*SHORT EXERCISE*. State only how many lines of the material below contain the string "toppers", treating uppercase and lowercase letters as distinct.

*DATA RECORDS*.
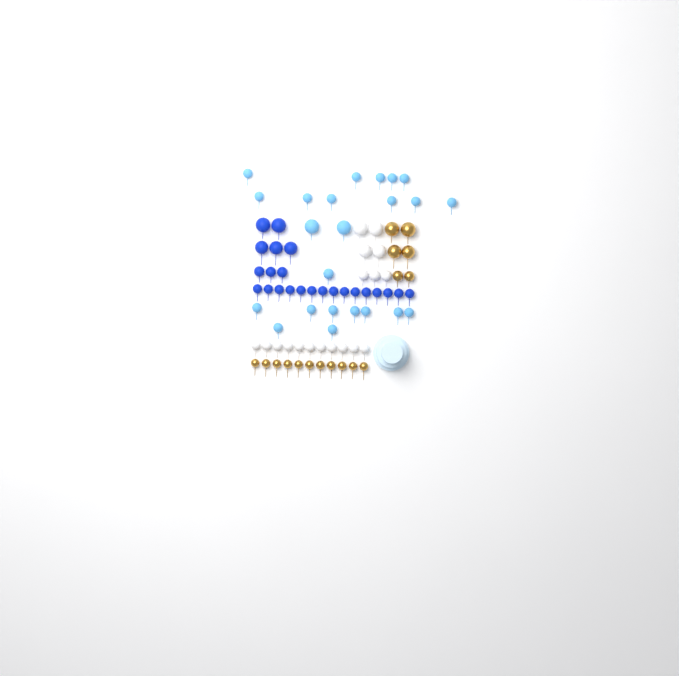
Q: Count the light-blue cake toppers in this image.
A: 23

--

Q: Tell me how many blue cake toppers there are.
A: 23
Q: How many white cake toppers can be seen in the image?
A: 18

*OUTPUT FOR THIS TASK*. 3